O QUE FAZER -
Retorne, sem alterações, o trecho do texto sobre a peça Gaslight que começa em "É isso o que" e termina em "no século XIX.".

TEXTO -
※ ※ ※

Último trabalho de Jô Soares, “Gaslight – Uma Relação Tóxica”, denuncia violência psicológica contra a mulher em história de mistério com toques de humor

Informações distorcidas, omitidas e inventadas, que fazem com que a vítima duvide da sua memória e, até mesmo, de sua sanidade. Esse abuso psicológico, que se constrói de forma sutil, tem nome – gaslighting – graças a uma peça de teatro.

É isso o que explica a atriz Kéfera Buchmann, fora da personagem, no início da sessão de Gaslight – Uma Relação Tóxica, em cartaz no teatro Procópio Ferreira, em São Paulo. Escrita pelo dramaturgo britânico Patrick Hamilton em 1938, a peça retrata um casal que vive uma relação nada saudável em Londres, no século XIX.

Jack (Giovani Tozi) alterna seu comportamento entre momentos de marido bondoso e apaixonado e de homem impaciente e grosseiro, e – como em todo o relacionamento tóxico –, coloca a culpa de sua instabilidade na companheira, Bella (Erica Montanheiro), ao alegar se sentir desgastado com o adoecimento mental da esposa. Ao mesmo tempo, enigmaticamente, objetos da casa começam a sumir e a reaparecer em lugares diferentes, o que contribui para que Bella comece a duvidar da própria sanidade.

※ ※ ※

TRECHOS DAS ENTRADAS -
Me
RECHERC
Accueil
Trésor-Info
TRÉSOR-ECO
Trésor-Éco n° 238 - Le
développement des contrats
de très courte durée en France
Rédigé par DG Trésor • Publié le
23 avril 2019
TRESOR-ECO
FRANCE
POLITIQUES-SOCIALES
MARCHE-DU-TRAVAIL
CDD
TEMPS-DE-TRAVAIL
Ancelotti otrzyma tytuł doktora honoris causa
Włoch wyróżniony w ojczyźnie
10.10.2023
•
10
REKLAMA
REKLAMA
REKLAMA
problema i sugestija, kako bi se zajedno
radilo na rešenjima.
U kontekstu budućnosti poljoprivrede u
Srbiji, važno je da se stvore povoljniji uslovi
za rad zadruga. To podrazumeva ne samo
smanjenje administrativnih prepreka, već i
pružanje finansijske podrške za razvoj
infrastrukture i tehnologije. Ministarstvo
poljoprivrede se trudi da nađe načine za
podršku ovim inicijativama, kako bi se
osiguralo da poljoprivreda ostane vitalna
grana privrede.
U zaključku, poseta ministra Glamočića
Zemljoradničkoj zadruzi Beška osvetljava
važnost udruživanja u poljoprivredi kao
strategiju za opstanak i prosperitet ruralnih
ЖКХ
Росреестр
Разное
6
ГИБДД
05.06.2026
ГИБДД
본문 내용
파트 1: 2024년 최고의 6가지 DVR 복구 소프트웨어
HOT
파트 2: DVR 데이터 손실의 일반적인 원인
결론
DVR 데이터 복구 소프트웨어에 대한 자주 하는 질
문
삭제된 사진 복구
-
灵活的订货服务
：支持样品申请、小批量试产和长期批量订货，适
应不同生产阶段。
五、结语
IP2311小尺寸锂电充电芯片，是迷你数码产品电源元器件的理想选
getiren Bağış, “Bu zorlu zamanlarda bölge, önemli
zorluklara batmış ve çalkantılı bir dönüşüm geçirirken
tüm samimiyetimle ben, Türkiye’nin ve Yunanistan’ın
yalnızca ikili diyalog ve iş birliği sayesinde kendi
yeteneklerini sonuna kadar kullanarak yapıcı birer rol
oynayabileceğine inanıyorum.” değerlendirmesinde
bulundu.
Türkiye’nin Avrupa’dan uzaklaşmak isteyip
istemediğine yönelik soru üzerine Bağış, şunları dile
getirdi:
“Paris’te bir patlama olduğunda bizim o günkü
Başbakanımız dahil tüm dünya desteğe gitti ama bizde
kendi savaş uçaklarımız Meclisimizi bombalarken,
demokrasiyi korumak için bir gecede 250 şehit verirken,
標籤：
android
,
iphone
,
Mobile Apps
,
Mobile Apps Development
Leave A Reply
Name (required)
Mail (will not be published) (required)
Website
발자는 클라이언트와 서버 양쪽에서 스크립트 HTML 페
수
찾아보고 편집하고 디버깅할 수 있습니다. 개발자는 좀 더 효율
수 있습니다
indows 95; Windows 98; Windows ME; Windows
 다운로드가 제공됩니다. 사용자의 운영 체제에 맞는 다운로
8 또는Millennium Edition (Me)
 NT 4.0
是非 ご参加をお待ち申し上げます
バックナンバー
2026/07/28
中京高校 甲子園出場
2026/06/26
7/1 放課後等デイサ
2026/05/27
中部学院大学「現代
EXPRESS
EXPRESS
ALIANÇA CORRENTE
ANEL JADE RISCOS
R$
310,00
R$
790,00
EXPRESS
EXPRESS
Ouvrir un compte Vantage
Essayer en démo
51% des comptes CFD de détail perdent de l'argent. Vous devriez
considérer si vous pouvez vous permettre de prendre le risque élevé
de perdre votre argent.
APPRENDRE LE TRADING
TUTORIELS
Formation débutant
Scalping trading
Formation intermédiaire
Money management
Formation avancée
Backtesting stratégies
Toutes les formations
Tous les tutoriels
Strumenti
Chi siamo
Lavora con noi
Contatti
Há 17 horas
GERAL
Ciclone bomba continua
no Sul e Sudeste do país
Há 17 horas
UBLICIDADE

※ ※ ※

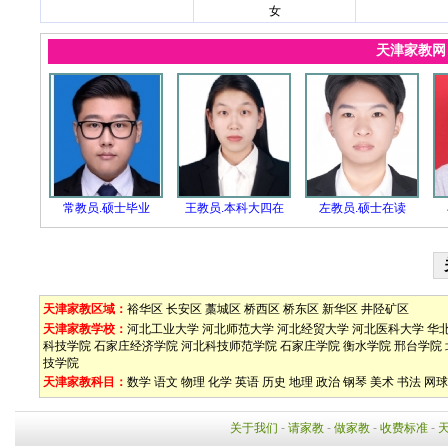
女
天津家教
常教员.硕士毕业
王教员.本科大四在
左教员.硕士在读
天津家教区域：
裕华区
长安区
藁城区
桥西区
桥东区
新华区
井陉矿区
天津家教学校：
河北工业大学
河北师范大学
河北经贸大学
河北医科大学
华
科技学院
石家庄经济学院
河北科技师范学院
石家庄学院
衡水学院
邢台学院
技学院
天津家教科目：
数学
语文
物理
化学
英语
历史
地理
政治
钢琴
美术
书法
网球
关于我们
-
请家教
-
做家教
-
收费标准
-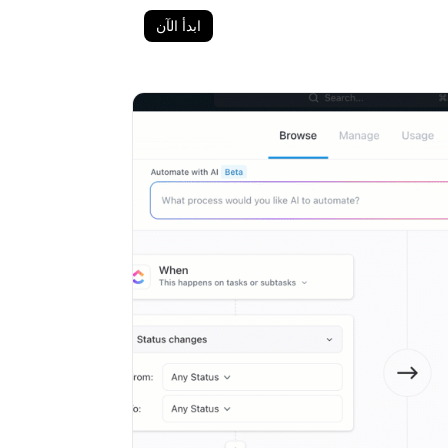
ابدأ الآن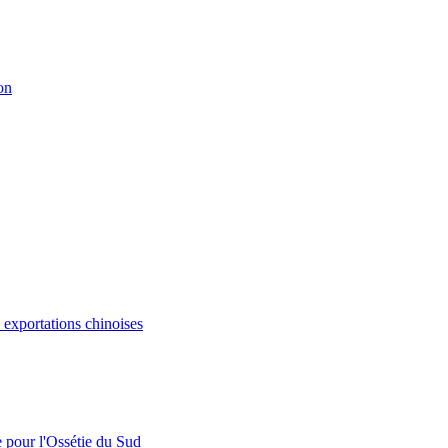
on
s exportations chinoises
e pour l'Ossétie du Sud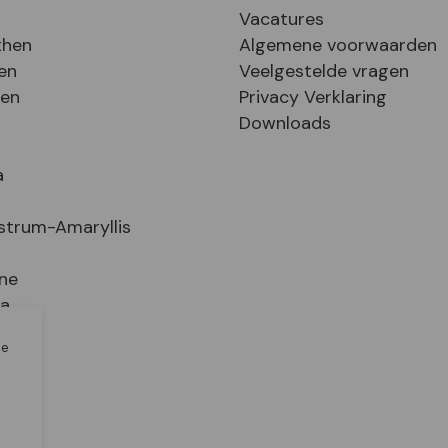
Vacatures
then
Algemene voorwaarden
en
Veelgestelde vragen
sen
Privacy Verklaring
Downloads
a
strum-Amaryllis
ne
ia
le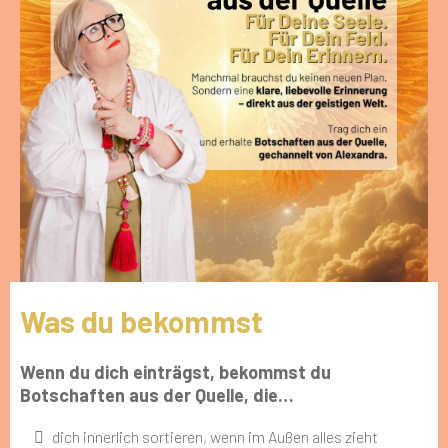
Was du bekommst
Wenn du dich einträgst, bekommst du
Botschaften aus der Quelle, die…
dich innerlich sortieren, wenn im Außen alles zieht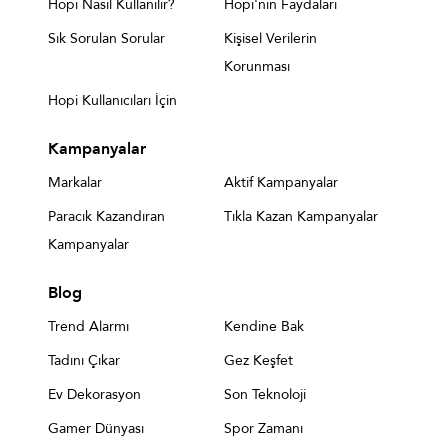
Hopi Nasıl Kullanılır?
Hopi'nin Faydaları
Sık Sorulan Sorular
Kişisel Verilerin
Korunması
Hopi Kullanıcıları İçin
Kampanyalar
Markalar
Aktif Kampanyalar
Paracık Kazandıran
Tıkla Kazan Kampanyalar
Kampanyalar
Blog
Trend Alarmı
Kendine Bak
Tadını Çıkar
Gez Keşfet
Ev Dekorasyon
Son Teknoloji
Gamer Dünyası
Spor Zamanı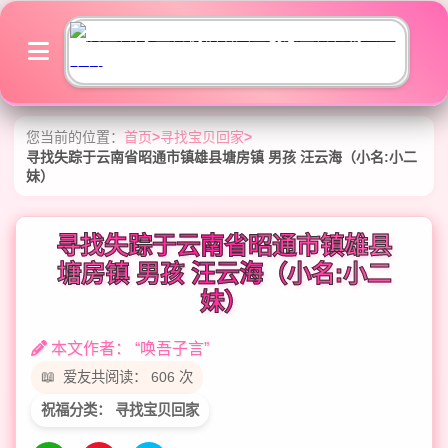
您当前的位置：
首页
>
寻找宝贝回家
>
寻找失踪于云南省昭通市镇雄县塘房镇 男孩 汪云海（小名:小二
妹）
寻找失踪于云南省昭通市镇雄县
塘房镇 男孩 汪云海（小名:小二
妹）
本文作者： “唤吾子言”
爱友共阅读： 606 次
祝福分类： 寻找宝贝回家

※ ※ ※

RESPOSTA -
É isso o que explica a atriz Kéfera Buchmann, fora da personagem, no início da sessão de Gaslight – Uma Relação Tóxica, em cartaz no teatro Procópio Ferreira, em São Paulo. Escrita pelo dramaturgo britânico Patrick Hamilton em 1938, a peça retrata um casal que vive uma relação nada saudável em Londres, no século XIX.